I wonder if we screwed up by calling out “tail” - it is so much more then that - it executes wasm rules on the client that are pushed to it by the server AND because we have access to the data - we can expose a UI to see it flowing… like a “tail -f” - but that doesn’t quite flow off the tongue :)
I’d urge you to check out the live demo and “tail” an app at runtime - it might be able to explain what we we are doing better than I can.
I don't actually have a problem for this to solve - like the rsync guy, I know how to use actual `tail -f` (and eg `perl -E` et al) - I'm just self-aware enough to realise that most people either aren't up to the task of hacking together whatever functionality they'd actually end up using out of generic utilities at all, or at least wouldn't consider that so easy as to be the path of least resistance to get something done.
And yep, you’re right - we are using protobuf to have a common schema between all SDKs, the server and UI.
Re: sdk implementation - it’s basically implementing grpc methods, knowing how to exec wasm and doing a couple of extra things at instantiation. In real terms - it took us about a week to implement the python SDK - that’s with learning how to do wasm, Protobuf and grpc in python + 1 week afterwards to iron out edge cases.
Re: Java - that was going to be the next sdk we do but we have no idea if it needs to be a specific Java version? Should we target lowest possible Java version? We need to have a solid wasm runtime support - so maybe that limits us to newer versions of Java. Is that a problem?
I did Java a looong time ago - so need some outside input at this point haha
Thanks for the info, sounds like you have a pretty solid tech stack :)
Re Java - If you're looking to maximise compatability, then yeah you should aim to target an older JDK. Virtually all Java projects use at least JDK 8 so that can be a baseline, however many enterprise projects would use closer to JDK 18 at a guess (Google's internally aiming to migrate to 21 in 2024). Generally if there are libraries or features from newer JDKs that you do want to use, I'd say just go for it, since JDK 11, the releases have been yearly (there was a three year gap between JDK 8 and 9) and more incremental.
What I would recommend is using Kotlin rather than Java, Kotlin's completely interoperable with Java, but provides a much nicer development experience. That way Kotlin clients get niceties such as named parameters [1] (which with data classes [2] can pretty well replicate StreamdalClient) [1] and Protobuf DSLs [3] and Java clients still get a first class, completely interoperable API.

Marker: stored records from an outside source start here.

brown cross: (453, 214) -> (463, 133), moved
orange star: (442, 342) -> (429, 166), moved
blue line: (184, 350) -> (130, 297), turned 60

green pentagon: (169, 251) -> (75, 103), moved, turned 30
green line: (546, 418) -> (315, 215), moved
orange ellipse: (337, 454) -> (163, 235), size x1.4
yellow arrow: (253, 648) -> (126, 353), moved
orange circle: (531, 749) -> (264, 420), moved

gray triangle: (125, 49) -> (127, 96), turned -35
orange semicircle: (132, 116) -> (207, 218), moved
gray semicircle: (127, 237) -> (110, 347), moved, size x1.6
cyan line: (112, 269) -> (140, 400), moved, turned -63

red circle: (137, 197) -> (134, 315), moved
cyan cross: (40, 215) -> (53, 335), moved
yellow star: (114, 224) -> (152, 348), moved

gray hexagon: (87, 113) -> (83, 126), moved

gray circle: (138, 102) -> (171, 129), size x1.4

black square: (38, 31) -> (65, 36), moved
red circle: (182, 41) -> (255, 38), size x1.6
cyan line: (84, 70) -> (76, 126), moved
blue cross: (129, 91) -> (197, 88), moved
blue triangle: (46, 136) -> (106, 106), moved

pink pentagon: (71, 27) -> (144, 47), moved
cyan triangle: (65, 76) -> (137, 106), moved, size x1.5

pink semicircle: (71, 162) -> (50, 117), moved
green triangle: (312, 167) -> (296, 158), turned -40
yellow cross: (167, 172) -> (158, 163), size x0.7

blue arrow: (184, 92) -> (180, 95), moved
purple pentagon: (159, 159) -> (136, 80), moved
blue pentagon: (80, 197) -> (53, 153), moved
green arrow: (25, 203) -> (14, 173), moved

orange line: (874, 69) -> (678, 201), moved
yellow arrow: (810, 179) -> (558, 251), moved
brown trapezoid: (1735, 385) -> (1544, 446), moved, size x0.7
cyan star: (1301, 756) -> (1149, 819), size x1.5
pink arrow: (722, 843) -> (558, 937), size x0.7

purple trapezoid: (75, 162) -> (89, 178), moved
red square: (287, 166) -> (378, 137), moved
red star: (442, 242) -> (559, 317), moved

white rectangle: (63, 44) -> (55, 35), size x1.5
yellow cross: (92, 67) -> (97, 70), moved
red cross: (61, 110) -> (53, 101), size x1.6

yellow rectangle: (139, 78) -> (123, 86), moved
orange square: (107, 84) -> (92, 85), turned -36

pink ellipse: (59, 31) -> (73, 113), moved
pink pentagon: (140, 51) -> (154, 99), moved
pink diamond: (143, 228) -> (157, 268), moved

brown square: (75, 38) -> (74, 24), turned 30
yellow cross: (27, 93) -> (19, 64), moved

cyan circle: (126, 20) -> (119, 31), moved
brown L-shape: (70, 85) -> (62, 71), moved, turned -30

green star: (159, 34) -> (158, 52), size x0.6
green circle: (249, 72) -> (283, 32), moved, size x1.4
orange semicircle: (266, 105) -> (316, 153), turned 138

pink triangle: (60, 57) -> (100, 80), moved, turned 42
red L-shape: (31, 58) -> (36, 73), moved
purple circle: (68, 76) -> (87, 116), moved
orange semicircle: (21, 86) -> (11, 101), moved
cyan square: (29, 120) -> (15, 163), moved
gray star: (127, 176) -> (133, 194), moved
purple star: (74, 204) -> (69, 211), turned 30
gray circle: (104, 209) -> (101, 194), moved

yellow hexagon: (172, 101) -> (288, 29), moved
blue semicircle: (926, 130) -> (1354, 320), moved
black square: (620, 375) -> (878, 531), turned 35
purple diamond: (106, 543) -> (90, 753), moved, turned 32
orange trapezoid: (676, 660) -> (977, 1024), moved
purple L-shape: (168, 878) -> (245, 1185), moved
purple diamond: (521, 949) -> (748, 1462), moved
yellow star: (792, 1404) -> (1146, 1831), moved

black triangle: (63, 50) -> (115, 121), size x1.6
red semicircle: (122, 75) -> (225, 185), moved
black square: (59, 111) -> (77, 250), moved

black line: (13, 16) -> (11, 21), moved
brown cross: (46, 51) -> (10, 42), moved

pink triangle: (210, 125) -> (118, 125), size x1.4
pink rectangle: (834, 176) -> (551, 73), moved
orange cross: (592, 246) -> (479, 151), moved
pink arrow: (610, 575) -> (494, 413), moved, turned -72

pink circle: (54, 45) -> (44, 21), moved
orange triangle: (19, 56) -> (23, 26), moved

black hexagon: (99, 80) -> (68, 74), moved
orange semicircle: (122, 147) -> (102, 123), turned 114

No idea what WASM support is like for Java, I suspect it's lagging behind other implementations, however the most popular framework is Teavm.
> Re Java - If you're looking to maximise compatability, then yeah you should aim to target an older JDK. Virtually all Java projects use at least JDK 8 so that can be a baseline,
Oracle says that JDK 11 is on “Extended Support” which comes after “Premier Support”.[1] Why not just support JDK 17 and higher?
This is solid - thank you very much. We will do some more research but basically sounds like - go as low as possible, as long as the underlying libs support it.
And re: kotlin - I last worked/played with it in 2016 and recall that it was MUCH nicer to work in compared to Java.
I just did a quick cursory look and it seems like Kotlin only has slightly slower builds compared to Java and rest of perf is basically the same due to generating similar bytecode. Neat!
Good news then :) Everything stays on your network. Actually, in most situations - everything stays completely client-side. Because the rules that the client executes are Wasm modules, all data inspections and transformations occur in the client itself.
There is a server component (that you host) - but it is only used for pushing rules/Wasm down to the SDKs and for facilitating tail - that's it.
I did not see any point to listing out the cons as others have already done it a bunch of times. I was trying to focus on what moving to a monorepo solved for us (which was optics and poor ux).